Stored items

* * * *

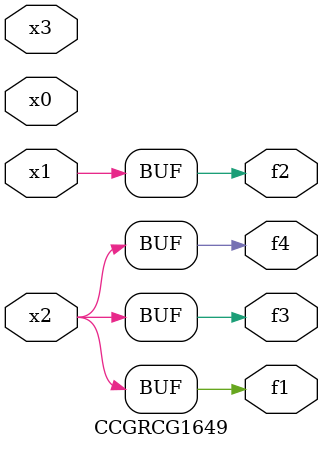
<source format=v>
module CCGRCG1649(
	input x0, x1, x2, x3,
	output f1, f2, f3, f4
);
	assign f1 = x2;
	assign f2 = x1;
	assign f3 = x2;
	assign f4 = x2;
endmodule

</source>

* * * *

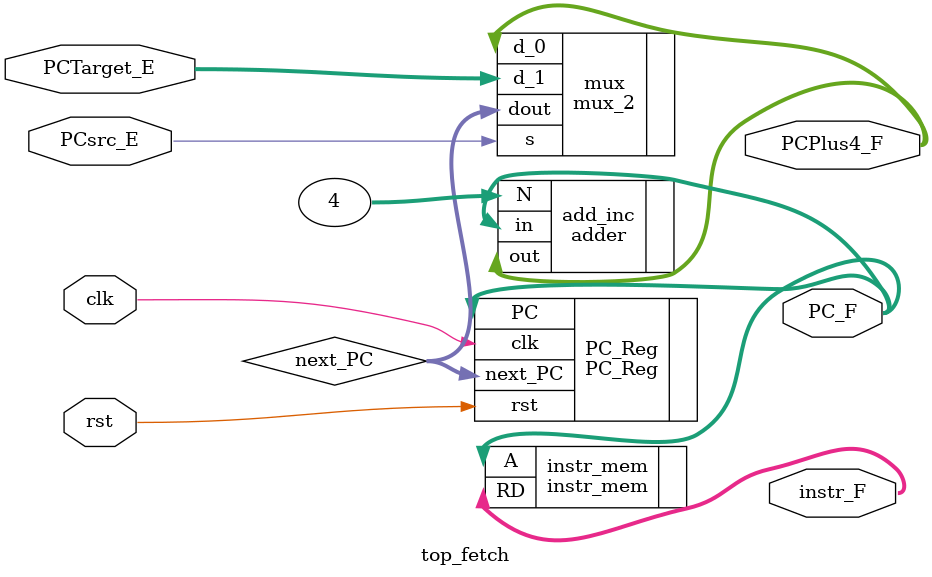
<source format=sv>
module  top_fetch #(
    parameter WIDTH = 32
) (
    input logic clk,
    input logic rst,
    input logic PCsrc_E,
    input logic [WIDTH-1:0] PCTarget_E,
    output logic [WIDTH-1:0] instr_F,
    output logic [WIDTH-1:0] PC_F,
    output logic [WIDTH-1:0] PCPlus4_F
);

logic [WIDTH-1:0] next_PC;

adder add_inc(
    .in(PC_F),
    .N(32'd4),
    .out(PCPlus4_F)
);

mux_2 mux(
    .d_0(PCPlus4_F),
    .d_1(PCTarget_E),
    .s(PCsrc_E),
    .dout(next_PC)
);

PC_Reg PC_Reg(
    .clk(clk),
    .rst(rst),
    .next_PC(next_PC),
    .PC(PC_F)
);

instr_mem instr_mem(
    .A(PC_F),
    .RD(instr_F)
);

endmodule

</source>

* * * *

Using only the data above, copy out the lines that include the word "logic".

### EXERCISE OUTPUT
    input logic clk,
    input logic rst,
    input logic PCsrc_E,
    input logic [WIDTH-1:0] PCTarget_E,
    output logic [WIDTH-1:0] instr_F,
    output logic [WIDTH-1:0] PC_F,
    output logic [WIDTH-1:0] PCPlus4_F
logic [WIDTH-1:0] next_PC;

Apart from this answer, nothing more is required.